If we equate $\partial L/\partial \mathbf{v}$ with zero, we get $$ \mathbf{\Sigma} \mathbf{v} - \lambda\mathbf{v} - \phi\mathbf{v}_1= \mathbf{0} $$ Next, multiplying the above expression with $\mathbf{v}_1^T\cdot$ leads to $$ \mathbf{v}_1^T\mathbf{\Sigma} \mathbf{v} - \lambda\mathbf{v}_1^T\mathbf{v} - \phi\mathbf{v}_1^T\mathbf{v}_1= 0 $$ Since from our former analysis we know that $\mathbf{v}_1^T\mathbf{\Sigma} \mathbf{v}=0$ and $\mathbf{v}_1^T\mathbf{v}=0$, it follows that $\phi=0$. This conclusion leads us again to $\mathbf{\Sigma} \mathbf{v}=\lambda\mathbf{v}$ and we choose $\mathbf{v}_2$ as an eigenvector of $\mathbf{\Sigma}$ that corresponds to its second largest eigenvalue $\lambda_2$.

The next projection vectors $\mathbf{v}_3, \mathbf{v}_4, \mathbf{v}_5, \ldots$ can be obtained by choosing eigenvectors of $\mathbf{\Sigma}$ that correspond to eigenvalues $\lambda_3, \lambda_4, \lambda_5, \ldots$ such that $\lambda_1 \ge \lambda_2 \ge \lambda_3 \ge \ldots$ Note that since the covariance matrix $\mathbf{\Sigma}$ is symmetric, its eigenvectors are orthogonal --- just as required.

The eigenvectors of the covariance matrix $\mathbf{\Sigma}$ span the whole $N$-dimensional space since $\mathbf{\Sigma}$ is symmetric and positive definite.
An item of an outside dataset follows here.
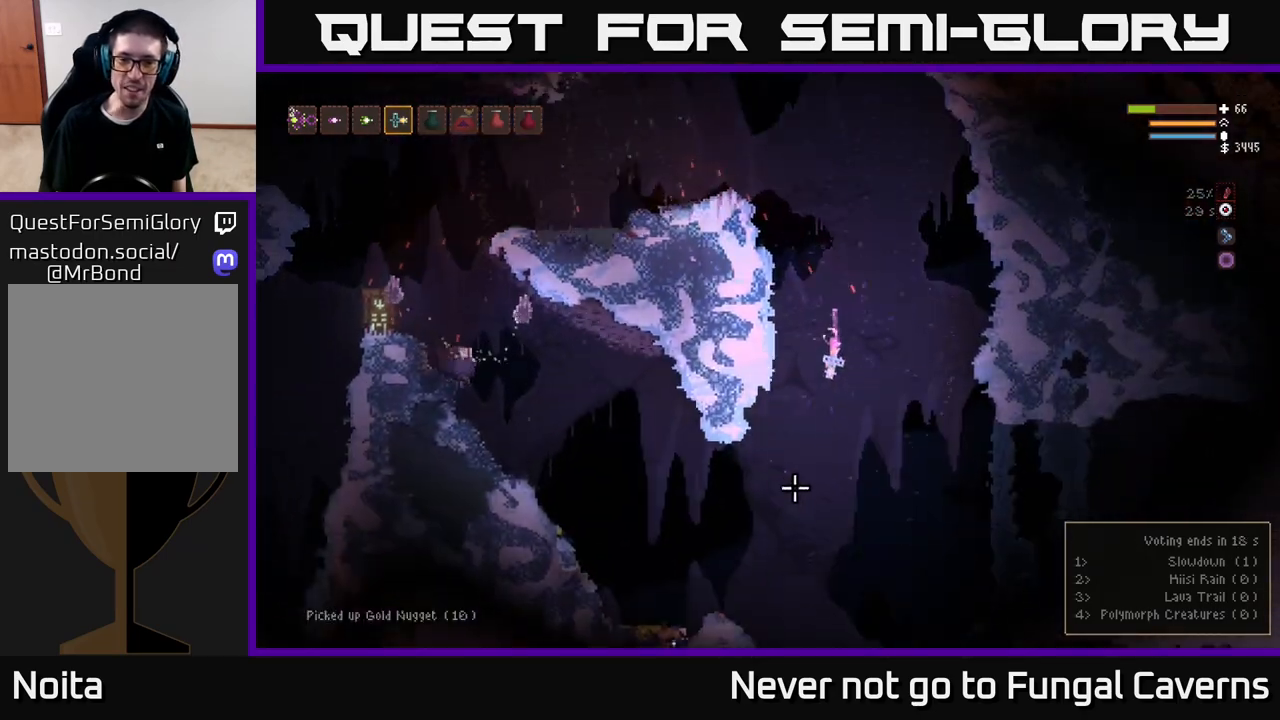
{"buttons": ["L2"], "left_stick": "left", "right_stick": "down-left", "events": [[300, "L2", "down"], [350, "right_stick", "down-left"], [467, "left_stick", "left"]]}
Thus, we can represent $\mathbf{x}$ as $$ \mathbf{x}-\mathbf{\mu}= \sum_{n=1}^{N}\left( \mathbf{v}_n^T (\mathbf{x}-\mathbf{\mu}) \right)\mathbf{v}_n $$

Its approximation with the first $N' < N$ components is $$ \mathbf{x}-\mathbf{\mu}\approx \sum_{n=1}^{N'}\left( \mathbf{v}_n^T (\mathbf{x}-\mathbf{\mu}) \right)\mathbf{v}_n $$

We now compute the expected apprioximation error: $$ \epsilon^2= \mathbb{E} \left[ \left\| \sum_{n=1}^{N}\left( \mathbf{v}_n^T (\mathbf{x}-\mathbf{\mu}) \right)\mathbf{v}_n - \sum_{n=1}^{N'}\left( \mathbf{v}_n^T (\mathbf{x}-\mathbf{\mu}) \right)\mathbf{v}_n \right\|^2 \right] $$ After simplifying the above expression, we get $$ \epsilon^2= \lambda_{N'+1} + \lambda_{N'+2} + \ldots + \lambda_N $$ i.e., the expected error is equal to the sum of the smallest $N-N'$ eigenvalues. This serves as another justification for the presented derivation of the PCA procedure.

In practice we do not work with random vectors. Instead, we work with independent realizations sampled from the distribution specified by the random vector. Let $\mathbf{x}_1, \mathbf{x}_2. \mathbf{x}_3, \ldots, \mathbf{x}_M$ be such realizations of $\mathbf{x}$. We can reason about the statistical properties of $\mathbf{x}$ by processing these samples.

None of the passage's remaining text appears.